Local Labor Market Conditions, Principals’ Leadership, Conscientiousness, and Beginning Teacher Turnover: A Study During the Great Recession
teacher turnover, Great Recession, non-cognitive skills, local labor markets
An abundance of literature sheds light on which factors determine teacher turnover, but it has yet to consider the role that local labor market conditions may play in teachers’ turnover decisions and how these labor market conditions may influence the quality of teachers who might be retained. The effect of local labor market conditions on teacher turnover could be relevant especially in times of high economic instability like the Great Recession. To study the determinants of teacher turnover, we match the Beginning Teacher Longitudinal Study (BTLS) with local unemployment rates from the USC Great Recession Indicators Database (GRID). We also build proxy measures of teachers’ conscientiousness with levels of survey effort on the baseline BTLS survey. Our results show that, in the absence of changes in unemployment, teachers who present lower levels of conscientiousness, by means of lower effort in the baseline survey, also present lower probabilities of teacher turnover during their first years of teaching.
However, higher conscientious teachers seem to be better retained when there is more instability in their local labor markets.
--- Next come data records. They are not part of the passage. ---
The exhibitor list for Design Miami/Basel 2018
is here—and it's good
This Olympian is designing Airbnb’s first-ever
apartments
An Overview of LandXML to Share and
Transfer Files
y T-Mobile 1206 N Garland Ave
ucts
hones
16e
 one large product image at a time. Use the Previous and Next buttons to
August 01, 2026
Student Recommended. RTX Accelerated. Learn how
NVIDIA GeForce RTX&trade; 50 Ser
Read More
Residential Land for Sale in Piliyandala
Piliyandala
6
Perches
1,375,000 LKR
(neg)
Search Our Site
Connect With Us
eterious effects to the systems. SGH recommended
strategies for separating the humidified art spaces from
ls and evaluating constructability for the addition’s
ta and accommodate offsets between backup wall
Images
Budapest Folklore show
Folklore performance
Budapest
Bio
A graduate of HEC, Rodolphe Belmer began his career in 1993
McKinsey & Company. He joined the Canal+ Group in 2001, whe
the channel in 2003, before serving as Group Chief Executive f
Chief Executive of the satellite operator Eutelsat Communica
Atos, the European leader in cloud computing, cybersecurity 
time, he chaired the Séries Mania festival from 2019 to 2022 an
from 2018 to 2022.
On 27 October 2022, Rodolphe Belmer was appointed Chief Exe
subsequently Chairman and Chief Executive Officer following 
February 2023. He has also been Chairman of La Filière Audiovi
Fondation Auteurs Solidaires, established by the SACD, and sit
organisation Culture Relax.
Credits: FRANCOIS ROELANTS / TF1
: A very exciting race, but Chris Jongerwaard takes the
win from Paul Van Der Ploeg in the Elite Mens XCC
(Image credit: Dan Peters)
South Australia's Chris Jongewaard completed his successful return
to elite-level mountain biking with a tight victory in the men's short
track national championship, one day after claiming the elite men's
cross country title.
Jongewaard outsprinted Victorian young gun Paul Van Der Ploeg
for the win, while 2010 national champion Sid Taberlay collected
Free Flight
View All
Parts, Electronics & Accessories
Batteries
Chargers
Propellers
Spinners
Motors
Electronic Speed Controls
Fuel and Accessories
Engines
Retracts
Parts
Higher quality principals appear to help retain teachers, but they seem to be more effective at retaining those teachers who show lower levels of conscientiousness on their baseline survey.
Fuchsman, Dillon and Zamarro, Gema, "Local Labor Market Conditions, Principals’ Leadership, Conscientiousness, and Beginning Teacher Turnover: A Study During the Great Recession" (2019). Education Reform Faculty and Graduate Students Publications. 68.